### Items from a data source
.....

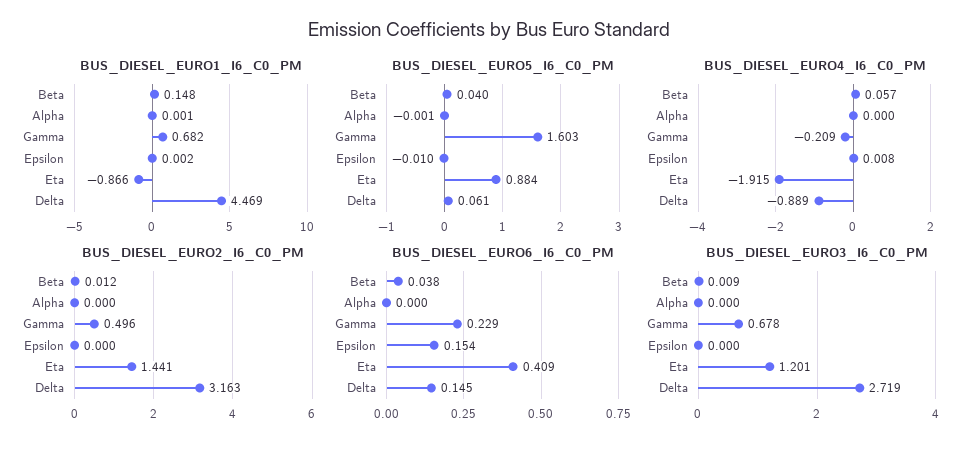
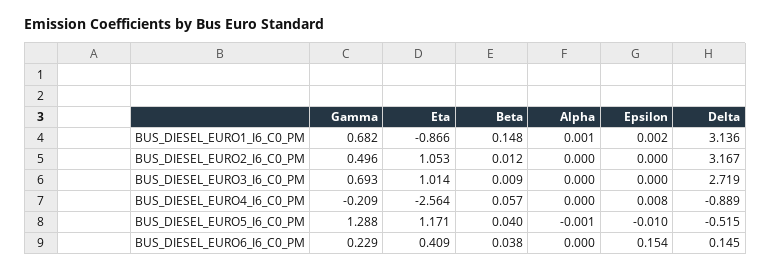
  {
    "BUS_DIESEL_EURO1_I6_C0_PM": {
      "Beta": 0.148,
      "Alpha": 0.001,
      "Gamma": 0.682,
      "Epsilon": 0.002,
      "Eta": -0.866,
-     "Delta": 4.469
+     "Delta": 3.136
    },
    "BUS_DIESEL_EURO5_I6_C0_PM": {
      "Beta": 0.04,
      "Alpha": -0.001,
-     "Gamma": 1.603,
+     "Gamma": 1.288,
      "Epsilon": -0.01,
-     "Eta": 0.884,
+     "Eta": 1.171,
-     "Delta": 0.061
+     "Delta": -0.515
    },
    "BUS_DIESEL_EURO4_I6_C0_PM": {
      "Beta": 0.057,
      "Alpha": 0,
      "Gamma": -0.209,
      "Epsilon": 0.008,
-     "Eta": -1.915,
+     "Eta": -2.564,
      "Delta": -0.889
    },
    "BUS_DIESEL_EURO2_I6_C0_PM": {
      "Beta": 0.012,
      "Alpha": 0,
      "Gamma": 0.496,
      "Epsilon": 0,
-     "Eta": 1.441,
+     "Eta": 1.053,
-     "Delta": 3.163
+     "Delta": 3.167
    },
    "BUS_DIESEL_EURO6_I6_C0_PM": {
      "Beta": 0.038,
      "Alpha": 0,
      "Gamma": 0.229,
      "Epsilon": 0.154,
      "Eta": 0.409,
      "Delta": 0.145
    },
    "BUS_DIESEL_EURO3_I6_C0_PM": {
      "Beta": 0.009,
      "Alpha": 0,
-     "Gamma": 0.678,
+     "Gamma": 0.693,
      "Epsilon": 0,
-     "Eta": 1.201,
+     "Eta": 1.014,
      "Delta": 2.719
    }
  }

.....

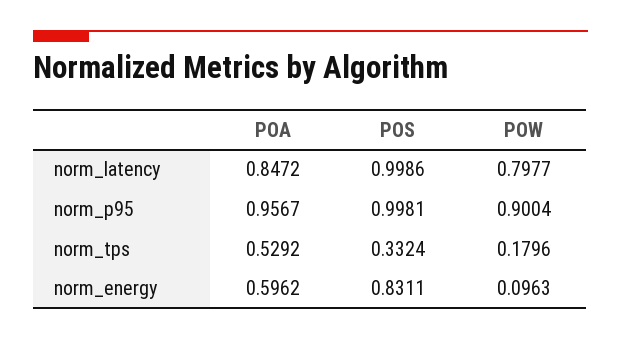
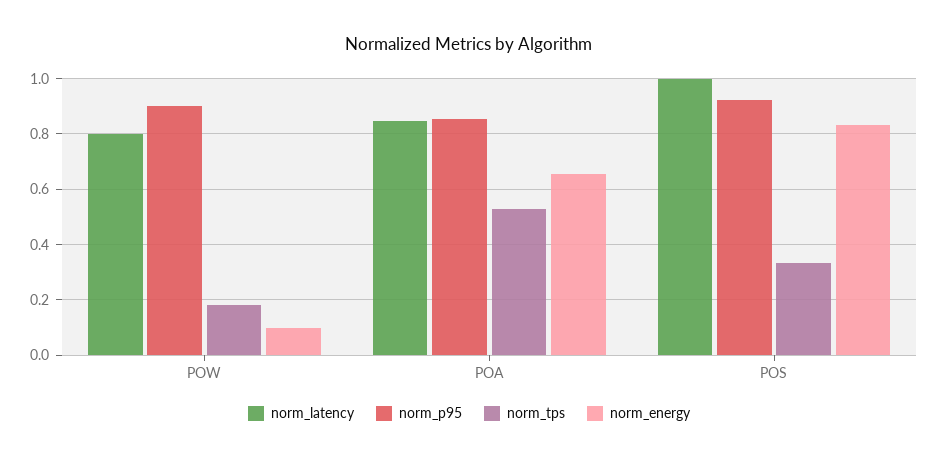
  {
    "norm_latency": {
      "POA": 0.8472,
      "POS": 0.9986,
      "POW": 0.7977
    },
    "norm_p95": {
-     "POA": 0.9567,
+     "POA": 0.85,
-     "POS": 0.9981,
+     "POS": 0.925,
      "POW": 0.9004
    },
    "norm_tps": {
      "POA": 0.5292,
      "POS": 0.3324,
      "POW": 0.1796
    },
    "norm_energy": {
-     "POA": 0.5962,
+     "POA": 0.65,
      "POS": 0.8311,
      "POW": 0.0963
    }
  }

.....

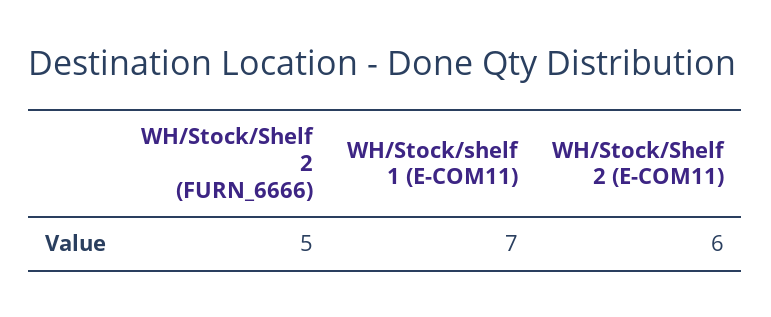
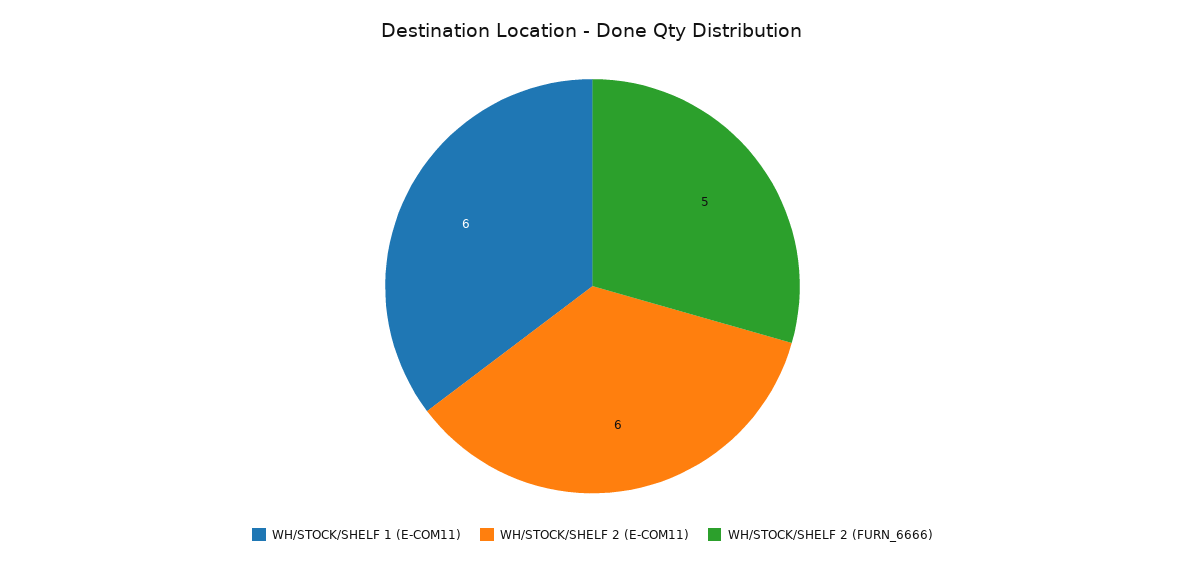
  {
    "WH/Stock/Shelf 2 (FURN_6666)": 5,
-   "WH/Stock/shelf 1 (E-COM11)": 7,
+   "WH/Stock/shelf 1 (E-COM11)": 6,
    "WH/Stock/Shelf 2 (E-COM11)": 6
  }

.....

### REQUIRED WORK
Give only a number, the count of lines above that include the string "Beta".

### THE COMPLETED TASK
6